The radical opposition had no alternative program to offer in this year’s presidential and parliamentary elections and has developed none in the intervening months. Their regime-change campaign is intensely personalized, both in the choice of its target (the president as demon) and in the opposition leaders’ emotionalism. Unrestrained hyperbole seems to substitute for a program: “There is currently the same deceit and violence in the country as there was during the Soviet Union,” according to Equality Institute’s Giorgi Khaindrava, one of the opposition leaders (Kavkas-Press, November 7). The parliamentary opposition (which did not refuse to sit in parliament) “is a monolithic part of the authorities,” according to conservative leader Kakha Kukava (Imedi TV, October 31). “We can only dream of the quality of democracy that we had during [Eduard] Shevardnadze’s rule,” according to Georgia’s ombudsman, Sozar Subari, who doubles as leader of the opposition Movement for Freedom and Justice (Institute for War and Peace Reporting, Caucasus Reporting Service, October 30).

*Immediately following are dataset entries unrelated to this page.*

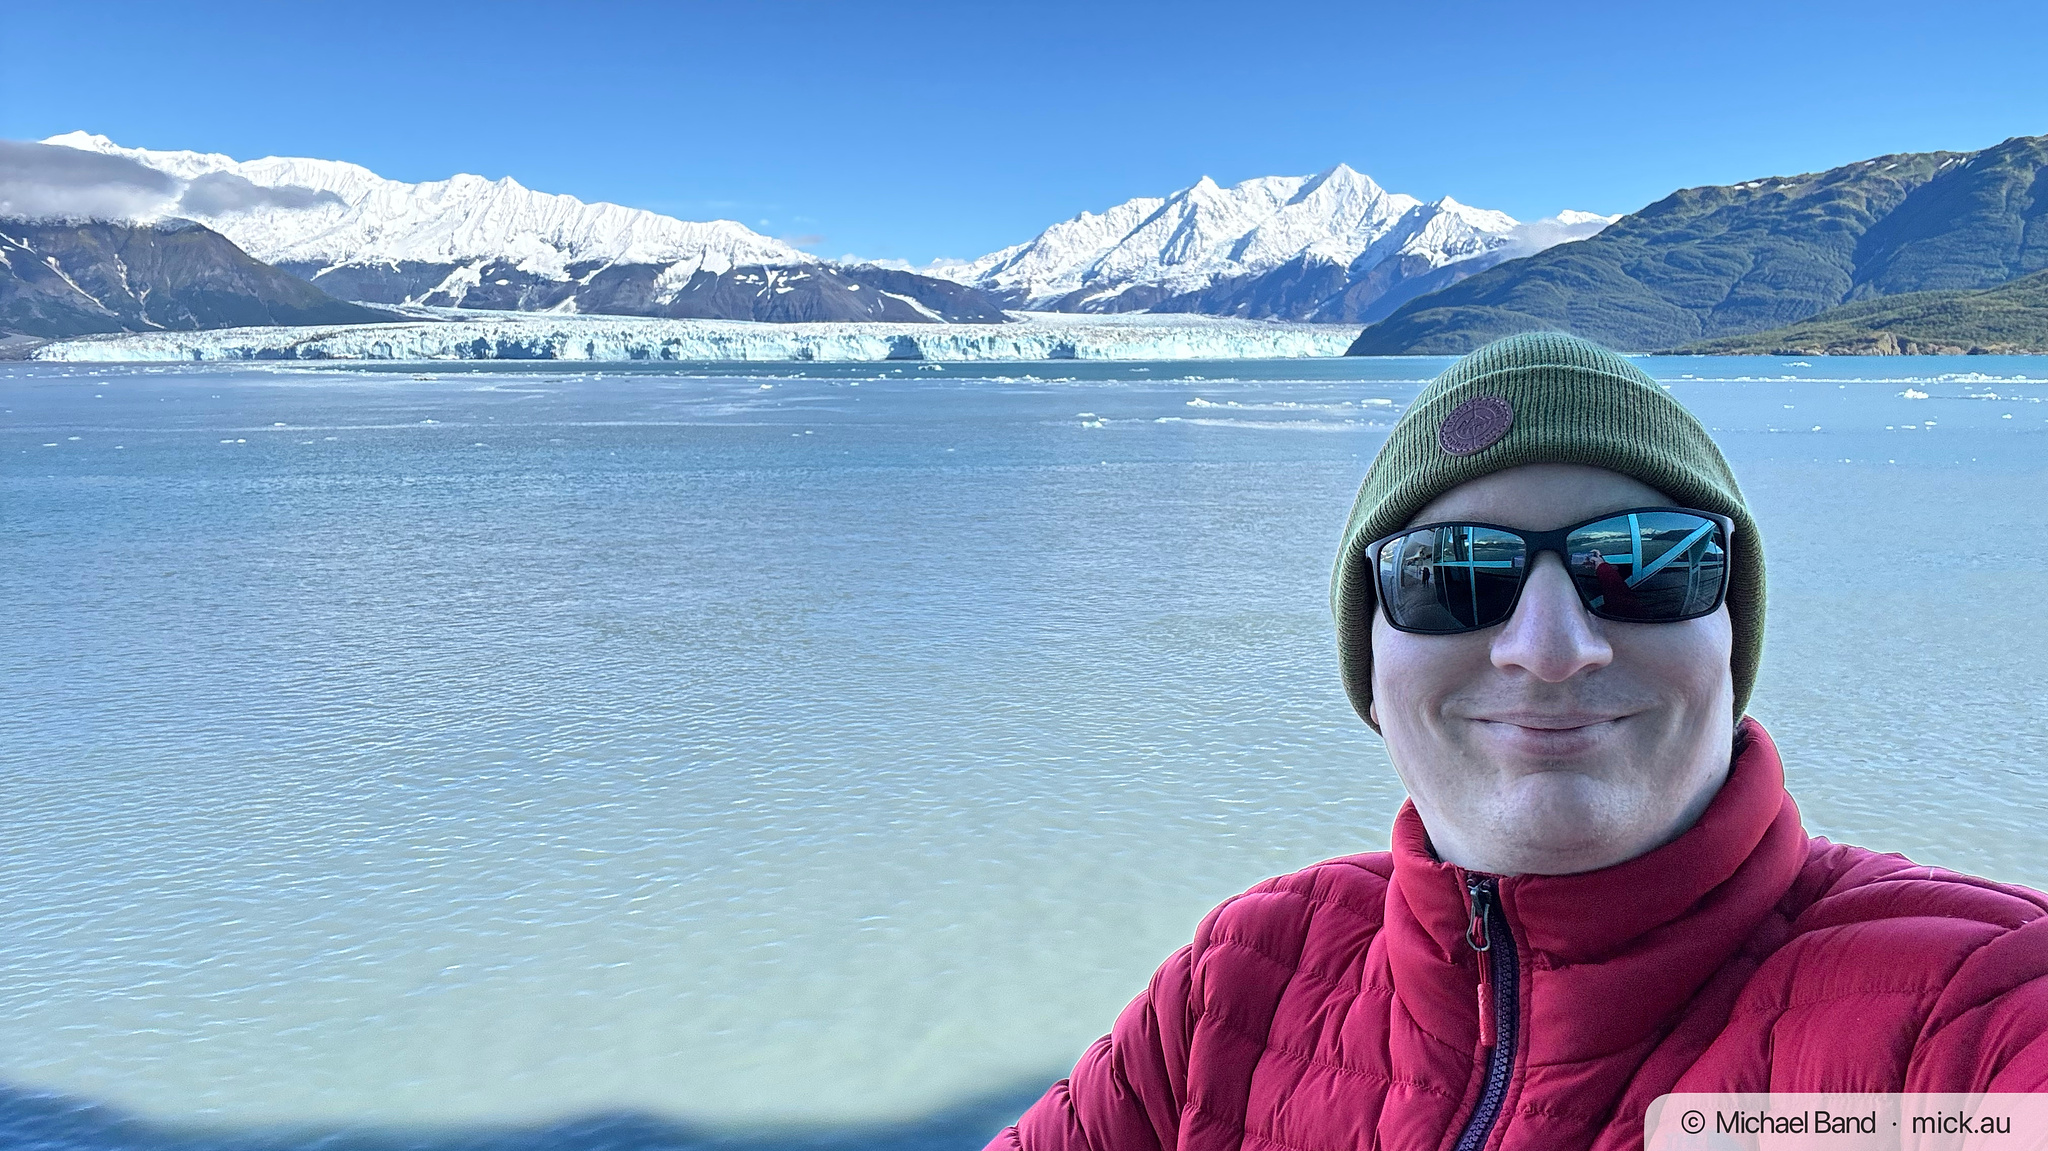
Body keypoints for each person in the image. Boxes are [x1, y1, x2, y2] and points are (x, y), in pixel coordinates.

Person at [987, 333, 2048, 1151]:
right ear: (1371, 653)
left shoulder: (1979, 1003)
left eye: (1642, 561)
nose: (1549, 647)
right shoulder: (1242, 978)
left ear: (1729, 630)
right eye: (1453, 574)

The plan for continuing protest actions follows a concept of “waves of protest,” and their schedule (see above) is determined by anniversaries of regime changes that have occurred in Georgia’s post-Soviet years. Leaders of today’s radical opposition participated in that series of regime-change events (1990, 1992, 2003, and the failed 2007 attempt), which became a modus operandi for some of them, with Rustaveli Avenue and the steps outside Parliament as center stage each time. The protest actions just called for on November 7, November 23, and April 9 mark anniversaries of the 2007 demonstrations, the 2003 Rose Revolution, and the 1989 anti-Soviet protests, respectively.

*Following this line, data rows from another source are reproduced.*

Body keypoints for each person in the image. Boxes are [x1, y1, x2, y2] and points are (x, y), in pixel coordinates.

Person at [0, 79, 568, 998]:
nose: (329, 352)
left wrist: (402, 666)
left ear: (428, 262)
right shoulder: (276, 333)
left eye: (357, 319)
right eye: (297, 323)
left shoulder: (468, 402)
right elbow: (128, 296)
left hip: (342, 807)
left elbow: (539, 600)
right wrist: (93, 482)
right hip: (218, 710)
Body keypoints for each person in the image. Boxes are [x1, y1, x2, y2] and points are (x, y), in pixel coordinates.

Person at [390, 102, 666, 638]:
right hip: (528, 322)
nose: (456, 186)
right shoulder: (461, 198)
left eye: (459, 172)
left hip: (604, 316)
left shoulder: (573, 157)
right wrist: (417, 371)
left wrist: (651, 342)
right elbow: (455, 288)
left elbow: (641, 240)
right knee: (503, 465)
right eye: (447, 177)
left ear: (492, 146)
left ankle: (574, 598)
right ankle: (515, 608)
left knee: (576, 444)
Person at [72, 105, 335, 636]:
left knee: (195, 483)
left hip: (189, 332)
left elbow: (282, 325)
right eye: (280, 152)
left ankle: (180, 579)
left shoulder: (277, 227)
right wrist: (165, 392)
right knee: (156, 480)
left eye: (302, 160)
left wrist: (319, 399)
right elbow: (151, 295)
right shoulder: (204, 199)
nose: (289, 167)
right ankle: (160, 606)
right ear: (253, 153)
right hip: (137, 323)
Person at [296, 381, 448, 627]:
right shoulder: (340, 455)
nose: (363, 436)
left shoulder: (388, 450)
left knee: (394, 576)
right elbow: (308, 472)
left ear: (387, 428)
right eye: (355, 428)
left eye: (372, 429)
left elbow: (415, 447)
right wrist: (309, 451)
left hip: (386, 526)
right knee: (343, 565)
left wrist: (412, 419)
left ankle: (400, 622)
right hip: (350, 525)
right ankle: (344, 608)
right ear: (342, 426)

The era of regime changes through “protest waves” has, however, clearly ended in Georgia, thanks to post-2003 institution building. That work is far from complete in many respects; but it has advanced beyond the point of no return, to guarantee against upheavals and improve the effectiveness of governance. Moreover, a more responsible opposition seems to be emerging in Parliament and beyond, superseding the radicals. Reenactments of revolutionary rituals are still possible but without revolutions themselves.